» **PROVIDED PASSAGE**:
🗞️ The government has reformulated its referendum proposal and re-submitted 16 questions to the Senate, following the defeat of the last proposal earlier this month.
Along with many of the questions previously submitted regarding labour reform, four new questions have been added regarding the health system.
The labour reform proposals include recognition of informal and community labour, better allowances for medical and menstrual leave, regulation of the digital gig economy, and extension of definitions and remuneration of night shifts and overtime.
The new questions propose to reform medication access and pricing, and to transform Colombia’s health providers (EPS)– currently functioning under an insurance-based system – and remove their function as financial intermediaries.
The new proposals regarding the health system echo the central tenets of the government’s health reform bill, which was rejected earlier this year.
Scroll to the bottom for full translated list of questions
These 16 questions, if approved by the Senate and then by public vote at a referendum later this year, will be expedited into law.
Opinion polls published this month suggested strong approval for the labour reform provisions, though the health reform has not generally enjoyed such strong public support.
Simultaneously, the labour reform bill was revived by the Senate last week and has been debated over the subsequent days, with a positive report supported by the majority of the committee due today.
However, this bill is considered so watered down that trade unions have withdrawn support, supporting instead the referendum mechanism to achieve reform. A senator from President Gustavo Petro’s political party meanwhile, will also submit an alternative draft for debate, closer in nature to the original bill.
Last week, Petro called for a national strike to support his referendum, to be held this Wednesday and Thursday, supported by the trade unions. The police have announced a force of more than 36,000 officers to be deployed around the demonstrations.

(Stored data entries)
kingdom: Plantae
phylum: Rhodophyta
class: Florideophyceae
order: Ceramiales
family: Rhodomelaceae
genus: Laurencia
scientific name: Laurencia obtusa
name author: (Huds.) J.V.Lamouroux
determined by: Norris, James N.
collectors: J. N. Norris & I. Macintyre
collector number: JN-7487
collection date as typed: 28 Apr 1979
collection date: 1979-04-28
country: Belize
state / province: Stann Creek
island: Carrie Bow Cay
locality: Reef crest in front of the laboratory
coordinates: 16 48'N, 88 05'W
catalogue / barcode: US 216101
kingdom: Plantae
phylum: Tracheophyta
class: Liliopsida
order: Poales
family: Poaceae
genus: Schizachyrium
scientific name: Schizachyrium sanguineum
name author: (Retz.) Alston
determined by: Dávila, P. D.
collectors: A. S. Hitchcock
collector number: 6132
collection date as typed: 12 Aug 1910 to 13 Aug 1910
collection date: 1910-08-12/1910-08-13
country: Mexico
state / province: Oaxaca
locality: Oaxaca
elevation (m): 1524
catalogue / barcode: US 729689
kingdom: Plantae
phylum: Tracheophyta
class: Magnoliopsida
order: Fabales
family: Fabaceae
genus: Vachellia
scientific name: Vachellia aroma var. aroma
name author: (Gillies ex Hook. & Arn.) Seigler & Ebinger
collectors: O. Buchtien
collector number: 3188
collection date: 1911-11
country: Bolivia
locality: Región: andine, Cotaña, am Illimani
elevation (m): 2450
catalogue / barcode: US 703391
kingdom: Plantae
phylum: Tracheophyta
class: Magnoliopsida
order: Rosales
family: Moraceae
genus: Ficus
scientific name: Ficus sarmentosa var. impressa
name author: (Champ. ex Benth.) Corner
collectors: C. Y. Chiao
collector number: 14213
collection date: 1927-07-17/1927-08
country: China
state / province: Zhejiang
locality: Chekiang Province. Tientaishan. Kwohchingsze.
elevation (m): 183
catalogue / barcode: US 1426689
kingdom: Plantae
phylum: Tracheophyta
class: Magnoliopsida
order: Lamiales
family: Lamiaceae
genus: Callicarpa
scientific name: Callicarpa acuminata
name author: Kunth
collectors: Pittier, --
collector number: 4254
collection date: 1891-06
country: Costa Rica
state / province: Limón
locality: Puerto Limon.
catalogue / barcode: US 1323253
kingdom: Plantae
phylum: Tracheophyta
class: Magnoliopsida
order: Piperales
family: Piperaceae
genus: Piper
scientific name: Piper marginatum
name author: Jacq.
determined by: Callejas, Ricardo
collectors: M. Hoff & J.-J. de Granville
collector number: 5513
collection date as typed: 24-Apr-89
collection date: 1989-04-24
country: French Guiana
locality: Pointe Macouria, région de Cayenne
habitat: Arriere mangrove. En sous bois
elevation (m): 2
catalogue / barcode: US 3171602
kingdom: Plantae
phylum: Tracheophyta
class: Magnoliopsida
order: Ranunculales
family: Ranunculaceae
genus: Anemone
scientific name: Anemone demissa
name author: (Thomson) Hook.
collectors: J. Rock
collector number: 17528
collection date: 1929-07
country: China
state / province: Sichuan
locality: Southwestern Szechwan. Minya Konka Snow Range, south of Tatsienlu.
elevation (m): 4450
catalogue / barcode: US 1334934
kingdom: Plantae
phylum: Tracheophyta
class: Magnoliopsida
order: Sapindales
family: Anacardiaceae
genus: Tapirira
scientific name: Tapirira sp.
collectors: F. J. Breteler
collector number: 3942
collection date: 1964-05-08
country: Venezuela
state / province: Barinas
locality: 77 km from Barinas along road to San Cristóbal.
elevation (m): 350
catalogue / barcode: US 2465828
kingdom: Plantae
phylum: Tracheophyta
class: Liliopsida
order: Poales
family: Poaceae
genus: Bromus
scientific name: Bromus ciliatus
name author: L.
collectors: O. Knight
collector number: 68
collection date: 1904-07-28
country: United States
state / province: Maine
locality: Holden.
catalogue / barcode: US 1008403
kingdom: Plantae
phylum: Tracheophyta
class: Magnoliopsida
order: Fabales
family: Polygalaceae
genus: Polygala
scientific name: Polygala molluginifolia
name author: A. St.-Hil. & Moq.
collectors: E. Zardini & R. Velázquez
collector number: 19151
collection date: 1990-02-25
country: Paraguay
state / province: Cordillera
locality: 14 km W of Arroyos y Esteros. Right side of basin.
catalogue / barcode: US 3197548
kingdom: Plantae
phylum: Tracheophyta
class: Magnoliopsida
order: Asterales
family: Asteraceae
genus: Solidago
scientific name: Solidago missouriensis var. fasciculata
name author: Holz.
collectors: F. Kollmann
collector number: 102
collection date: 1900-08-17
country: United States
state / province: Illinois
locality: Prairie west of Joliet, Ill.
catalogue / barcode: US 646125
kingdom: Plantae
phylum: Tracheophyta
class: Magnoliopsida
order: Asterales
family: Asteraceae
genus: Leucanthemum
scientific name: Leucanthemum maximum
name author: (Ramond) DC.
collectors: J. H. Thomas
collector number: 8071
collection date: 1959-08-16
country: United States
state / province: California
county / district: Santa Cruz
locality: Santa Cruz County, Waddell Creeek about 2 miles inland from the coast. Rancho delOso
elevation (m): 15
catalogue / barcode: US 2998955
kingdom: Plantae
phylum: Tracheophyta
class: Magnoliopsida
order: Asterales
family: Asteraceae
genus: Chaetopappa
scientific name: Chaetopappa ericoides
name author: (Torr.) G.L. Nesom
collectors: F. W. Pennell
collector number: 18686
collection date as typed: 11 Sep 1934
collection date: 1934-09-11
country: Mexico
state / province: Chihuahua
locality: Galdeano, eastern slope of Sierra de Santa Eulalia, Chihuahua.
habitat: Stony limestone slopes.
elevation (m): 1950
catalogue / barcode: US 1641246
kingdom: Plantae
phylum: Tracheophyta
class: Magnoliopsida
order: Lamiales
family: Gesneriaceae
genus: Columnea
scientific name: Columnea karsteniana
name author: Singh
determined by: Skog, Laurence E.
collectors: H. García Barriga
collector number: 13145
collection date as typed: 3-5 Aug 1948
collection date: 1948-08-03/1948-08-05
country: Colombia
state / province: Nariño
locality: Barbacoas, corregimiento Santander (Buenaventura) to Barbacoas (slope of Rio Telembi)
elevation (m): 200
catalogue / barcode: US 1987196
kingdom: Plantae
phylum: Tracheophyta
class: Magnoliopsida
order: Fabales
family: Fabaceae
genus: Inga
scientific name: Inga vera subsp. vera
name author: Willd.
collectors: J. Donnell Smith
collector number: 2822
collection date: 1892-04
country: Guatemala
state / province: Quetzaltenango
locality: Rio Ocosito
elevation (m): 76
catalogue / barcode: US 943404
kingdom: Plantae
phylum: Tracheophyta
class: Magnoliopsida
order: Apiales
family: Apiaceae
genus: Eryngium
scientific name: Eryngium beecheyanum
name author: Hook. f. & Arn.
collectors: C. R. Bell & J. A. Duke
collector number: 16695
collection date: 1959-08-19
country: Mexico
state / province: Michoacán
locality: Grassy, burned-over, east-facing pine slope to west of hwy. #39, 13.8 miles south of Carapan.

» **EXERCISES**:
1. Repeat the part of the referendum article starting with "Simultaneously, the labour" and going on through "committee due today.".
2. Write what comes next in the referendum article, picking up after its last sentence.
The records stand apart from the referendum article.

» **RESULTS OF THE TASKS**:
1.
Simultaneously, the labour reform bill was revived by the Senate last week and has been debated over the subsequent days, with a positive report supported by the majority of the committee due today.

2.
🗞️ The murder of a Colombian influencer has hit international headlines this week:22-year-old María José Estupiñán - who went by the name ‘La Mona’ on social media - was shot dead by a man posing as a delivery man in Cúcuta, Norte de Santander.
The day before the murder, a local court had ruled against Estupiñán’s former partner in a domestic violence case, awarding her compensation. Local police told the press that Estupiñán had suffered stalking and physical violence at the hands of the former partner who had continued to harass her. The murder is being investigated as a femicide.
The number of reported femicides in Colombia - the huge majority of which do not hit the headlines - has been on the rise: the Colombian Observatory of Femicides reported 886 cases in 2024 - a seven-year high. In the first three months of this year, the group reported 207 femicides.
Femicides, though the most extreme manifestation of intimate partner violence and misogyny, are only the tip of the iceberg: though physical and emotional abuse are significantly under-reported and under-represented in statistics, Colombia’s Ministry of Justice reported record-breaking numbers of cases last year.
Also this week, three women visiting Genova, in the department of Quindió, suffered an acid attack: two men passing on a motorbike threw liquid over them as they walked down the street.